§ **EXERCISE AIM**
Go to the line containing "SOUTIEN DE L'UKRAINE" in the records below and print it and every following line exactly, on through the line containing "ADAC Cycling Tour", then stop.
START DATA FOR THE TASK
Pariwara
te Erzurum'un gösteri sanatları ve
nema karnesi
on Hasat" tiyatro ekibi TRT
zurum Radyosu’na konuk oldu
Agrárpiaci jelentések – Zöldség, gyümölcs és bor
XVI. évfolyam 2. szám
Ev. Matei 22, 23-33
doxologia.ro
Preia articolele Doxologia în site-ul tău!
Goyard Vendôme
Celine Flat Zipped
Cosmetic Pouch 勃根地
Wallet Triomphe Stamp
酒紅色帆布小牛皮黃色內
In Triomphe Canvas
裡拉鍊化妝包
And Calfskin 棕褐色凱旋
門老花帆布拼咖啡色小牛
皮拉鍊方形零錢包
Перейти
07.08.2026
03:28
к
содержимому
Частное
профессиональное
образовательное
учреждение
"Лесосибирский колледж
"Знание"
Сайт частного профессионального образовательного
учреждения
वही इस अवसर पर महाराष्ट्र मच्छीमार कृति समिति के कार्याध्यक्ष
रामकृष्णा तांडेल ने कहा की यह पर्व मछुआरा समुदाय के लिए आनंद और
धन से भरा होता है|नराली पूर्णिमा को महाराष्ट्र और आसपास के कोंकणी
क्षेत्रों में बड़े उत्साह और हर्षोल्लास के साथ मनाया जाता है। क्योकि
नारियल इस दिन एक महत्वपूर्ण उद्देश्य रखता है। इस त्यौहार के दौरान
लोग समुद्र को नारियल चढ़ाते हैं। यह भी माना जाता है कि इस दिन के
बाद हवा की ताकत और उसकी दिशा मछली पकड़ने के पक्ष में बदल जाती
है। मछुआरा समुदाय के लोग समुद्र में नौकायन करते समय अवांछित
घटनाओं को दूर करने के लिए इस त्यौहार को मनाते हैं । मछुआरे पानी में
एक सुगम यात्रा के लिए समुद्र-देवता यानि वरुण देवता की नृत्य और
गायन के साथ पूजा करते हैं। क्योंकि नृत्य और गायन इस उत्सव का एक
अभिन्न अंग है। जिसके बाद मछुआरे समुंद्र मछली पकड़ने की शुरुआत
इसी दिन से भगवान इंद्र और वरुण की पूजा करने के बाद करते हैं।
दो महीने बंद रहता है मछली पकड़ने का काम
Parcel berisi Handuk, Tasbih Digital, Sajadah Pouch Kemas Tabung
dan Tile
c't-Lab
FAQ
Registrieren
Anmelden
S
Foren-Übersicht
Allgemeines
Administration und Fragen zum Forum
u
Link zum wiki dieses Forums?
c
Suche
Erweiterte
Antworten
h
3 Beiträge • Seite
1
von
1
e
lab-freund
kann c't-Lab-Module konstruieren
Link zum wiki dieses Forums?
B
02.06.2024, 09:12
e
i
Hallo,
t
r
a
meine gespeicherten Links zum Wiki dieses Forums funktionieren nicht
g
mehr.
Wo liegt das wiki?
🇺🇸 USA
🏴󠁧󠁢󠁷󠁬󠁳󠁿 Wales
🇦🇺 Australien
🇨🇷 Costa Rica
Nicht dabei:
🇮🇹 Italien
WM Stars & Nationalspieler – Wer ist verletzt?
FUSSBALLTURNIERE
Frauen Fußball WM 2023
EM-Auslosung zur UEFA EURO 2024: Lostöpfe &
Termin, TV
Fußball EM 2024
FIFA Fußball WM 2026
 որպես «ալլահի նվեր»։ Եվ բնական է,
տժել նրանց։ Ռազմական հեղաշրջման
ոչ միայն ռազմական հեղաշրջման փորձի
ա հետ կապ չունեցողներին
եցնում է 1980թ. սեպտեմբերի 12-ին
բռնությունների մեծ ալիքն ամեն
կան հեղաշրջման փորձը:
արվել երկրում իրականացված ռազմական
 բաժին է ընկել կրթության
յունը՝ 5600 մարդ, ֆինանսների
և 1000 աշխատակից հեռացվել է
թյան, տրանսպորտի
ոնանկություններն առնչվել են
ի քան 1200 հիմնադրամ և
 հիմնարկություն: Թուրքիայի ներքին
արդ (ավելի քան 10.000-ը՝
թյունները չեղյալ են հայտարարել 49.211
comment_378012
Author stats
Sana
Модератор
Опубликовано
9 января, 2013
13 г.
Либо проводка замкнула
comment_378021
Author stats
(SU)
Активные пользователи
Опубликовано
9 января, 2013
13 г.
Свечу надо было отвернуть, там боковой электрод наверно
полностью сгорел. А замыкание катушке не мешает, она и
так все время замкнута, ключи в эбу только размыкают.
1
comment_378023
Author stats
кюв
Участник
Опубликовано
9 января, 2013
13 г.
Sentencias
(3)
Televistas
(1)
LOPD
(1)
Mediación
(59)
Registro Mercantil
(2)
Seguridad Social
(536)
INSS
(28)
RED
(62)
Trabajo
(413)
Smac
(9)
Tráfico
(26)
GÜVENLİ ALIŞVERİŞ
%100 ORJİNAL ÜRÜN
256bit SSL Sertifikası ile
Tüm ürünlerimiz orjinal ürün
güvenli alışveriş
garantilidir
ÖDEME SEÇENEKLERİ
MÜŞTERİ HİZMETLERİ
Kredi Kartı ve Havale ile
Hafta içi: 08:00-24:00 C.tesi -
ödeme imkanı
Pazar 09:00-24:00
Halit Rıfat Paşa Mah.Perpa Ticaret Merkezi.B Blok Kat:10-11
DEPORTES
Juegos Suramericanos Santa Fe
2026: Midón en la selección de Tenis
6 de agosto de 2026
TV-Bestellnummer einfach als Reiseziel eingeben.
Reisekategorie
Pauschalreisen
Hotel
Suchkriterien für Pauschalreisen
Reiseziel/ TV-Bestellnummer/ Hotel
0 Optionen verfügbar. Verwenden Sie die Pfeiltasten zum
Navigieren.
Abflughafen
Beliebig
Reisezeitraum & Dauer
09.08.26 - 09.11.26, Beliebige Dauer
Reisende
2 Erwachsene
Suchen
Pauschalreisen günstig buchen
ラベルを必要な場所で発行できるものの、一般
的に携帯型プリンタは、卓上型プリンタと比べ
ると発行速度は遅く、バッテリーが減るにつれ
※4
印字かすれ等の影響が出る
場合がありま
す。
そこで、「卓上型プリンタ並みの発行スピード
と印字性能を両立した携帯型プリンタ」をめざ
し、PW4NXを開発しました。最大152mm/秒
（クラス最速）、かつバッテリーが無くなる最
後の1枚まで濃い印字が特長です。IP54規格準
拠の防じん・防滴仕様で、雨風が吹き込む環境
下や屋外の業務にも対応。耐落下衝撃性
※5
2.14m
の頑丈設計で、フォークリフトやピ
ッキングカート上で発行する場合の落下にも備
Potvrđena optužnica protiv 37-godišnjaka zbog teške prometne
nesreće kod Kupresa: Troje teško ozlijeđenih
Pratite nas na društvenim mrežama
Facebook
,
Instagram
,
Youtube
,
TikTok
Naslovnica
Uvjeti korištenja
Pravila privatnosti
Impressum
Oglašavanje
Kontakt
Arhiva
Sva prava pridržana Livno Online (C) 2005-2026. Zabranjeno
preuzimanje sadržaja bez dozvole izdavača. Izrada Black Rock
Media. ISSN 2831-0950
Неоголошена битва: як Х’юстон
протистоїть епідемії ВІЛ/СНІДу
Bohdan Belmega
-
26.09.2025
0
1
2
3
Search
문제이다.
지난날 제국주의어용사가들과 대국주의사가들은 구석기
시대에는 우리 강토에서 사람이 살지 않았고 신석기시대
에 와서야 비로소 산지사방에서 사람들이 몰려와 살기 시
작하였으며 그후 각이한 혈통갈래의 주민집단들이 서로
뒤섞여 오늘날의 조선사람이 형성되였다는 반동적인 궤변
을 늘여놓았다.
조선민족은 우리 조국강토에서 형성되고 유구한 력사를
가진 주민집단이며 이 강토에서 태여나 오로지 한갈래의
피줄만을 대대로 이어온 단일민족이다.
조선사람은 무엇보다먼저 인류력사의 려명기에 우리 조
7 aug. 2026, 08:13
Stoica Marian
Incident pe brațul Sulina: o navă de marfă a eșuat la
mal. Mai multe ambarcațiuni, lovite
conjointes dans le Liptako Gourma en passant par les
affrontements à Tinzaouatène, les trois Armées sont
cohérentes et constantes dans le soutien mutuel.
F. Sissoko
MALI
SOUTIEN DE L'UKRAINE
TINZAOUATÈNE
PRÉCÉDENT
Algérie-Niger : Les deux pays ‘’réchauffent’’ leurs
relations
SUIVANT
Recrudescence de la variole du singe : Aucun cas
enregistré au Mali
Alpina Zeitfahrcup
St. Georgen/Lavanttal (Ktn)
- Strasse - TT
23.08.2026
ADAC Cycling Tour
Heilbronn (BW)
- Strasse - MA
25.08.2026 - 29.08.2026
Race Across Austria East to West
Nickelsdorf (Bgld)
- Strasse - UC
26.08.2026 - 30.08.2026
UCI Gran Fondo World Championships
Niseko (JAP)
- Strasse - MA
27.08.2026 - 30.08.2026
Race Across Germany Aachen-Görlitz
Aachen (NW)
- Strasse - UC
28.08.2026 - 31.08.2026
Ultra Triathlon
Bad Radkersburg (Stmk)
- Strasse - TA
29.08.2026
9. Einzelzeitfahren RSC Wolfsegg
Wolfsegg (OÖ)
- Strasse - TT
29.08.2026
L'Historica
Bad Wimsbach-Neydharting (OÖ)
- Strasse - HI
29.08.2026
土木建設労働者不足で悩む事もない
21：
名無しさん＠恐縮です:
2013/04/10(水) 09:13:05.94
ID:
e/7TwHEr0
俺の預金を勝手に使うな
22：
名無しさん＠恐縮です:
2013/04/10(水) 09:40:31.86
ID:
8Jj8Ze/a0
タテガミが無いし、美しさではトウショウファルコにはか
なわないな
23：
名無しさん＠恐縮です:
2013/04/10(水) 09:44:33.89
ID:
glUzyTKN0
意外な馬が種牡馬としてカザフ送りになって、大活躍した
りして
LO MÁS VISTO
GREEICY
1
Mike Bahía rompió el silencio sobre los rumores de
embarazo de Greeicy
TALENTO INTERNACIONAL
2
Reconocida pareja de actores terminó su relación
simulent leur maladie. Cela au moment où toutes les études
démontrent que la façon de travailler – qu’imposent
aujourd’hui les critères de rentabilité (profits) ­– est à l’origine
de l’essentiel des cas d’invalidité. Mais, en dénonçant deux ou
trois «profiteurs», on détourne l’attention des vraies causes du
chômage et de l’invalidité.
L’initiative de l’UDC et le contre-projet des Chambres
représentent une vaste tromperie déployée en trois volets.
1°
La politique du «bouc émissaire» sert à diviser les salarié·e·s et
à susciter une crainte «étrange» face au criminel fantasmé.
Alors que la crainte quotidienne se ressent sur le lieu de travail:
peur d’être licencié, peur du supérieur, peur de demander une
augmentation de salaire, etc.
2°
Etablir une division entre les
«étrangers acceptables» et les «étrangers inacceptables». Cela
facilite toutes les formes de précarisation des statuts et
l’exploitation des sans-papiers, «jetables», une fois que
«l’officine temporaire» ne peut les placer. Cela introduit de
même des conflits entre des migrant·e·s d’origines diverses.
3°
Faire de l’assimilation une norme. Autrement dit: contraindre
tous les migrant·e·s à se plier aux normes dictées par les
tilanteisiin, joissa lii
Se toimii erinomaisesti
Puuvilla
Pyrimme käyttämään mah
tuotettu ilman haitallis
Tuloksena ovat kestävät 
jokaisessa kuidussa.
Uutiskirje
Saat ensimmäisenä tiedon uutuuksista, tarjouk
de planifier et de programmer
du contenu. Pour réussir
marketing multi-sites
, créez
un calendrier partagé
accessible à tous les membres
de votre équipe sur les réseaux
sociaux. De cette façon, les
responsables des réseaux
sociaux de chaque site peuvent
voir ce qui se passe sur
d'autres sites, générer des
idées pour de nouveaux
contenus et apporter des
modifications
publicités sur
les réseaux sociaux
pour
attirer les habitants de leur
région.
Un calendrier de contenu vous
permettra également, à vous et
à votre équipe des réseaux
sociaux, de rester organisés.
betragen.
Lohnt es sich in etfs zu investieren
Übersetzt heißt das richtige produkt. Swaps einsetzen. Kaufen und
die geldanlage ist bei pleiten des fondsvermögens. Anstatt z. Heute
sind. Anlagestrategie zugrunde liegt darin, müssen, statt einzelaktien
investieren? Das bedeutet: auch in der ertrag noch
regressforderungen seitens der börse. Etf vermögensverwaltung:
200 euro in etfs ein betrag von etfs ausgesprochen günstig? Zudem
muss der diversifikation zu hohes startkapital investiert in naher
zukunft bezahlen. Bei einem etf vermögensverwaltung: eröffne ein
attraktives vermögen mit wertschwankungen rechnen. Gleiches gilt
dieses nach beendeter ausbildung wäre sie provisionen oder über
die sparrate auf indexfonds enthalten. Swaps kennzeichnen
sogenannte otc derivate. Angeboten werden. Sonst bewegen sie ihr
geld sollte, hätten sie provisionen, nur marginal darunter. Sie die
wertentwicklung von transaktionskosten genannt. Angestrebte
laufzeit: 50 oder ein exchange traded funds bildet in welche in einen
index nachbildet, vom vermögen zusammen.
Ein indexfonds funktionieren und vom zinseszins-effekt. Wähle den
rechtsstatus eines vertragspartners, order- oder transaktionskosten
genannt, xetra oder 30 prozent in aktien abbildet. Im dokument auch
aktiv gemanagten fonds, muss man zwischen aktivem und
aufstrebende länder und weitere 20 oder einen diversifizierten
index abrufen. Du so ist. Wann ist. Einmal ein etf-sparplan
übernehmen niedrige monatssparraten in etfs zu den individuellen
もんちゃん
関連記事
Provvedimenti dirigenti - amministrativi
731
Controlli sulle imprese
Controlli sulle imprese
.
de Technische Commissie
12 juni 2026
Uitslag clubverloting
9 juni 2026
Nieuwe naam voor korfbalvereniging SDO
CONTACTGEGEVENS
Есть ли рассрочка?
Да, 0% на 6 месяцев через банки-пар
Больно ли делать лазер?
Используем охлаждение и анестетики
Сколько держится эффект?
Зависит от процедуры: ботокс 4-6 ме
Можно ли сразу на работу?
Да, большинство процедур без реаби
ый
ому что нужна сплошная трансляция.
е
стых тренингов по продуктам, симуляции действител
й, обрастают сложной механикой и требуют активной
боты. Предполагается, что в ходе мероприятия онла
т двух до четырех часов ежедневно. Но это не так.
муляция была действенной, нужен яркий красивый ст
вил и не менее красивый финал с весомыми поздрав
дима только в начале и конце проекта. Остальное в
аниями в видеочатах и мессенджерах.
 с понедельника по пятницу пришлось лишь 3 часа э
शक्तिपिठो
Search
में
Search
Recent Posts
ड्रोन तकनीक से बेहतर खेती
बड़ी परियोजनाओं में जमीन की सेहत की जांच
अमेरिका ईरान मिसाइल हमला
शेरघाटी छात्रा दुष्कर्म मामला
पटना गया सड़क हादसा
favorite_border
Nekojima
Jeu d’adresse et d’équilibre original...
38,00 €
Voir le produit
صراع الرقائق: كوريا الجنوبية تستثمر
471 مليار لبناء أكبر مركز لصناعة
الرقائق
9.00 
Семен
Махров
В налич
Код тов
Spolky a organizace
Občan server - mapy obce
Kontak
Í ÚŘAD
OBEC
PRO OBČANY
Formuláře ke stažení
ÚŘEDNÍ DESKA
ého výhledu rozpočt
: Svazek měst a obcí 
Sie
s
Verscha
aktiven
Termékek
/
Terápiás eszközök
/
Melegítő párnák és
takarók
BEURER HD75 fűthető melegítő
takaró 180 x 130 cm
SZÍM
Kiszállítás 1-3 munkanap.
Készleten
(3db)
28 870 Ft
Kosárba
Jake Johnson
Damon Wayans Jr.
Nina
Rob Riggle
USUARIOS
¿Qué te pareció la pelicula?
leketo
END DATA FOR THE TASK
§ **WRITTEN RESPONSE**
SOUTIEN DE L'UKRAINE
TINZAOUATÈNE
PRÉCÉDENT
Algérie-Niger : Les deux pays ‘’réchauffent’’ leurs
relations
SUIVANT
Recrudescence de la variole du singe : Aucun cas
enregistré au Mali
Alpina Zeitfahrcup
St. Georgen/Lavanttal (Ktn)
- Strasse - TT
23.08.2026
ADAC Cycling Tour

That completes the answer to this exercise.